Havia quem dizia que uma árvore de eucalipto usava 360 litros de água por dia. Um absurdo, que foi depois modificado para 30 litros na propaganda antieucalipto. O valor real máximo é 15 litros, diz o professor da Esalq; e só em certas épocas do crescimento, e certas épocas do ano, e para árvores plantadas no padrão tradicional de reflorestamento, uma para cada seis metros quadrados.
Há árvores nativas brasileiras com consumo parecido, dependendo também das circunstâncias. O cientista acha estranho criticarem o eucalipto por afetar a biodiversidade. Qualquer plantação agrícola -de soja ou de café de um latifundiário do agrobusiness, um roçadinho de feijão ou mandioca de agricultura de subsistência- é um ataque à variedade natural de espécies vegetais que existiam no terreno.
A única alternativa a isso seria banir a agricultura da face da Terra -mas, para isso, a população do planeta teria de diminuir de 6 bilhões para no máximo uns 50 ou 100 milhões, se tanto, catando frutinhas no mato "biodiverso".
Mas, dizem os nacionalistas silvícolas, por que não usar árvores nativas em vez do neoliberal eucalipto? Charles Darwin e sua teoria da evolução explicam.
As plantas , árvores e arbustos brasileiros nativos coevoluíram com suas pragas, faz milhões de anos. Criar uma floresta só de embaúba, uma bela árvore de crescimento rápido, seria criar um belo repasto para as pragas locais -a não ser que fossem neoliberalmente enxarcadas de inseticidas.

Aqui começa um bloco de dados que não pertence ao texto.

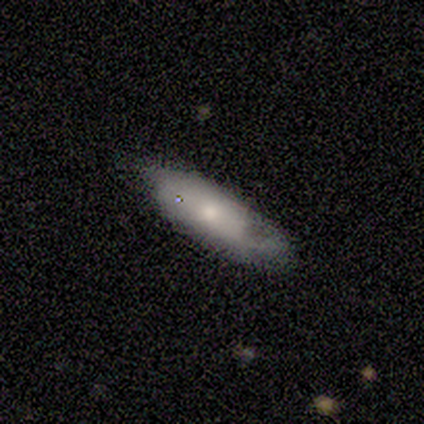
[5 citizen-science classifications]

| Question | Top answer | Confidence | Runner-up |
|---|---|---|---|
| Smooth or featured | smooth | 80% | featured or disk (20%) |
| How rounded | cigar-shaped | 75% | in between (25%) |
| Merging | none | 60% | minor disturbance (40%) |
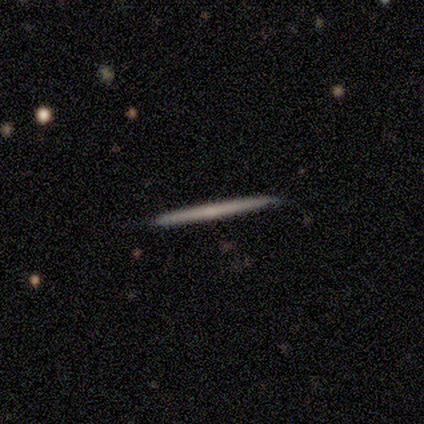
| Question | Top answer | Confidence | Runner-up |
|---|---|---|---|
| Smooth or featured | smooth | 60% | featured or disk (40%) |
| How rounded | cigar-shaped | 100% | — |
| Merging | none | 80% | minor disturbance (20%) |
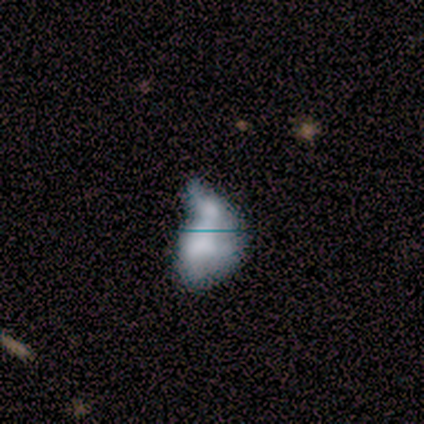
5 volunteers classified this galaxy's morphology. Smooth or featured?
  - smooth: 40% * (tied)
  - featured or disk: 40% * (tied)
  - star or artifact: 20%
How rounded?
  - in between: 100% *
  - round: 0%
  - cigar-shaped: 0%
Merging?
  - merger: 75% *
  - major disturbance: 25%
  - none: 0%
  - minor disturbance: 0%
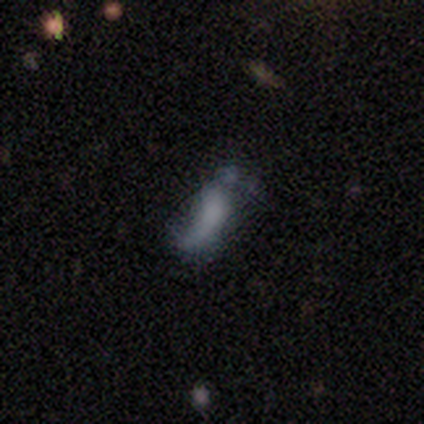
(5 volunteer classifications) Q: Smooth or featured?
A: star or artifact (60%); runner-up: smooth (20%)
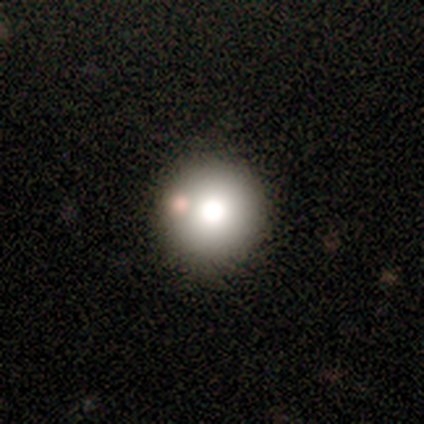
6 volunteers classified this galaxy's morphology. smooth 50%, star or artifact 33%, featured or disk 17%. Down the decision tree: how rounded — round (100%); merging — none (100%).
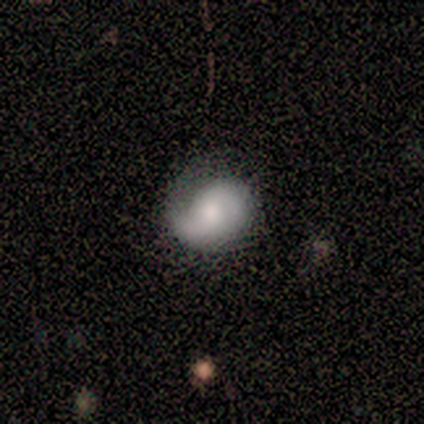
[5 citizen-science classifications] Smooth or featured? smooth (60%)
How rounded? round (100%)
Merging? minor disturbance (60%)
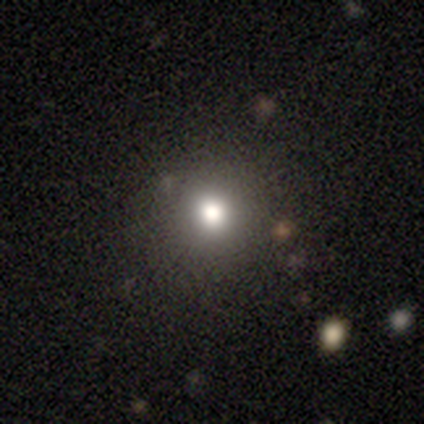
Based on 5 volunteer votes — smooth-or-featured: smooth: 100% | featured or disk: 0% | star or artifact: 0%
  how-rounded: round: 100% | in between: 0% | cigar-shaped: 0%
  merging: none: 80% | minor disturbance: 20% | major disturbance: 0% | merger: 0%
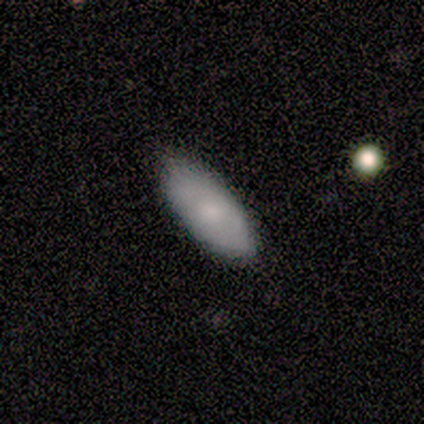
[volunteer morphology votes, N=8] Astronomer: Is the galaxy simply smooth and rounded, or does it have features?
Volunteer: smooth — 50% (runner-up: featured or disk, 38%).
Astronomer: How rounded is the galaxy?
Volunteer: in between — 75%.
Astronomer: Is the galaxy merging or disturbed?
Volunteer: none — 86%.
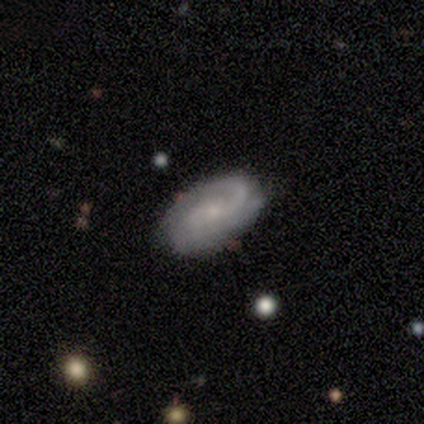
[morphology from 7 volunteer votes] Volunteers were most divided on "spiral winding": medium: 50%, tight: 33%, loose: 17%. More confident: edge-on disk — no (100%); spiral arms — yes (100%); smooth or featured — featured or disk (86%); merging — none (67%); bar — no (67%); spiral arm count — can't tell (67%); bulge size — small (67%).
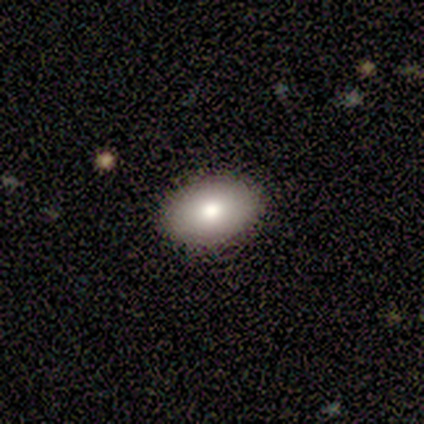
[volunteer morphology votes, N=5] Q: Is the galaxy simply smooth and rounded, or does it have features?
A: smooth — 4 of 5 (80%).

O eucalipto, ao ser transplantado para cá, poderia ter virado fast food das pragas ou ser imune a elas. Ganhou a segunda opção. A árvore se deu bem, cresce rápido e virou estrela de exportação.
Mais irônico ainda: os tais "eucalipto, acácia e pinus para celulose" criticados pelas neovândalas cumprem seu papel de preservar as matas nativas de virarem papel. Quem vai querer transformar a mata atlântica em papel, se é muito melhor fazer isso com essas árvores de crescimento rápido?